-- Problem set --
A: According to the forum thread below, what did a local school win today?
B: Please list the usernames of everyone who posted in the forum thread below.
C: Reproduce word for word the stretch of the forum thread from "FYI, I do write" through "a game wrapup.".

-- Passage to read --
  5. spikechiquet

    spikechiquet Well-Known Member

    FYI, I do write game stories right now...I was just told by my publisher that it wasn't worth it (he being the former SE), hence why I should just worry about getting pictures taken at games and just run a game wrapup.
    I tend to agree with him to a point. But when it's the playoffs...I think game stories are more important.
    Like today, a local school won's its first-ever district crown in any sport...very noteworthy and I think it will be a good story that is mainly a feature with some game story elements.
    I guess Riddick, if I was looking, I would have that mentality. The paper is more of an extra full-time job. I am a radio play-by-play guy at heart. And like I said, after getting through game wraps of area games, there isn't much room left for me to write any features.
  6. beanpole

    beanpole Member

    You can carve your own niche by doing features and enterprise. I'd focus on that, and cut your gamers to a short recap.
  7. FuturaBold

    FuturaBold Member

    With 13 schools and such little space, this would be my advice as well ... hit the highlights from all the sports and teams, and save your best writing for clips that will get you noticed ... then when playoffs or huge games come around, go all out with game coverage, lots of photos, etc. ...
  8. sartysnopes

    sartysnopes Member

    Do you have a Web site?
  9. sportshack06

    sportshack06 Member

    If your paper has a website...maybe post gamers on there? If not, maybe something your management can look at. You could put the plug in there. You'd make money off the venture with ad revenue (web hosting is not expensive and almost every web host now comes with a blog/news publishing feature, which requires little knowledge - if any - of HTML or web design).

(Saved data entries)
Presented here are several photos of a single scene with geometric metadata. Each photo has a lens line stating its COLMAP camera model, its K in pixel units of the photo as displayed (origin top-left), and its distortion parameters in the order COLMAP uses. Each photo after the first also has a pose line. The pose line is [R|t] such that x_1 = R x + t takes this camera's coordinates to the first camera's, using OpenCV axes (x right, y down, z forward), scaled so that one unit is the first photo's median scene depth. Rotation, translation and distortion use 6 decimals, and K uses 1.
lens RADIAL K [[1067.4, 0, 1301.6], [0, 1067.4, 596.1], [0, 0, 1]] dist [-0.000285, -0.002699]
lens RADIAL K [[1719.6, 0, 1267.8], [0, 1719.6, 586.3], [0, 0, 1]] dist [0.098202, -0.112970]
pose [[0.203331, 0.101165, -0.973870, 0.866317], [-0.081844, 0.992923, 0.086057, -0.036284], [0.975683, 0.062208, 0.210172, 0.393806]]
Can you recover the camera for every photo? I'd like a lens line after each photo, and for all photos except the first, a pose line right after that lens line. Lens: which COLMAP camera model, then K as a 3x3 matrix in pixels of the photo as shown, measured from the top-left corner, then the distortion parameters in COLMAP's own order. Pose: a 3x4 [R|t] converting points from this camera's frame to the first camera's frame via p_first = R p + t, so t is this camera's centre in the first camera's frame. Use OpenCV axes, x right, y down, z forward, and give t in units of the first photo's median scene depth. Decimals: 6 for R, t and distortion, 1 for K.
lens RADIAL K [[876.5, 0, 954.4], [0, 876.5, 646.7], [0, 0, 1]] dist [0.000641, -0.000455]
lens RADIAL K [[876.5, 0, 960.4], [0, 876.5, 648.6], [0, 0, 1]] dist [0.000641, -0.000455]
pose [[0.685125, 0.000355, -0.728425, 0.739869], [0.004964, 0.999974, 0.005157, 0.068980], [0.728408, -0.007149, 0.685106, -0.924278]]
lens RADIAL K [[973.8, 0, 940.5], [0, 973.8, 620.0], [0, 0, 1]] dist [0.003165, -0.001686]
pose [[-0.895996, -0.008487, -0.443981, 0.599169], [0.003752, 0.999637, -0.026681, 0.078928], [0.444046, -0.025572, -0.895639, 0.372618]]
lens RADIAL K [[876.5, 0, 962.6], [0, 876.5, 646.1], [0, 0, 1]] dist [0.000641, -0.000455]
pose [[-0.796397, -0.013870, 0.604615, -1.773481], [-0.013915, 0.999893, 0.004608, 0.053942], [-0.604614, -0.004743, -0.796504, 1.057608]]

-- Responses per task --
A: Its first-ever district crown in any sport.

B: spikechiquet, beanpole, FuturaBold, sartysnopes, sportshack06

C:
FYI, I do write game stories right now...I was just told by my publisher that it wasn't worth it (he being the former SE), hence why I should just worry about getting pictures taken at games and just run a game wrapup.